Mr. Xu had to sell some things at a loss to pay off about $81,000 and take out a 10-year mortgage. He enrolled his son in a primary school in Nanchang.
Three years later, Xinli City is still unfinished. Mr Xu said he was under financial stress, paying rent for his current business and paying the mortgage. She stopped eating out with friends and cut back on expenses except for her son’s tuition.
“I never thought this would happen to me,” he said. “I’m afraid to have another child. Income and expenses barely break even.”
Frustrated by the delay, Mr. Xu and hundreds of homebuyers have protested several times over the past year.

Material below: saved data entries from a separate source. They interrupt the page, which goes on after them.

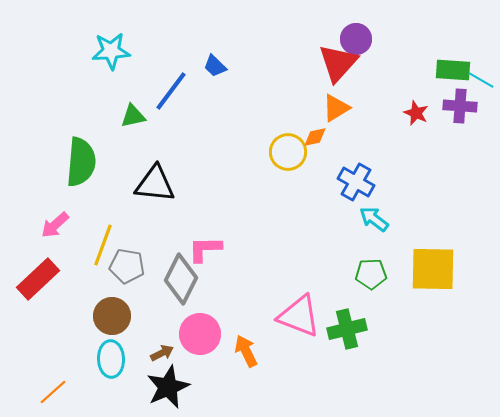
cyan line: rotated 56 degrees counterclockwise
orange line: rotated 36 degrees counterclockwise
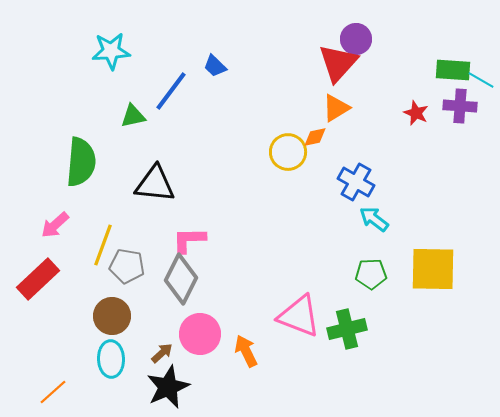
pink L-shape: moved 16 px left, 9 px up
brown arrow: rotated 15 degrees counterclockwise
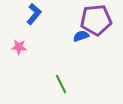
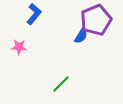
purple pentagon: rotated 16 degrees counterclockwise
blue semicircle: rotated 140 degrees clockwise
green line: rotated 72 degrees clockwise
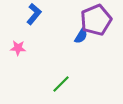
pink star: moved 1 px left, 1 px down
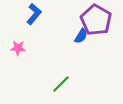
purple pentagon: rotated 20 degrees counterclockwise
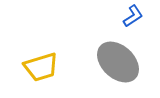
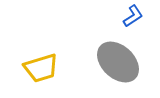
yellow trapezoid: moved 1 px down
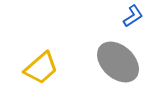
yellow trapezoid: rotated 24 degrees counterclockwise
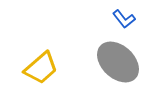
blue L-shape: moved 9 px left, 3 px down; rotated 85 degrees clockwise
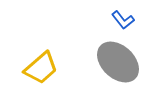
blue L-shape: moved 1 px left, 1 px down
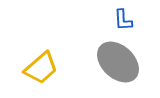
blue L-shape: rotated 35 degrees clockwise
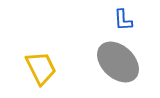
yellow trapezoid: rotated 75 degrees counterclockwise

They gathered outside the local government, in the public square and even hung banners from the top of the building. But so far, nothing has worked and many people have been detained in protest, he said.
Homeowners in one of the unfinished apartment towers are calling for construction to continue in full. The far left banner read, “No integrity, false promises, inauthentic responses, ignoring home buyers in Xinli City.”
In August, Mr. Xu stopped making mortgage payments. This has affected his credit status and forced him to rely on his relatives to take out loans to keep his business afloat. But he says he no longer has hope that the government will step in and help people like him.
“We’ve been through a lot trying to fight for our rights,” he said. “Government officials are just being cautious and doing nothing for the common man.”
The New York Times contacted Sunac China, China Fortune Land Development, Sinic Holdings Group, as well as housing regulators at the municipal, provincial and national levels for comment. No one answered.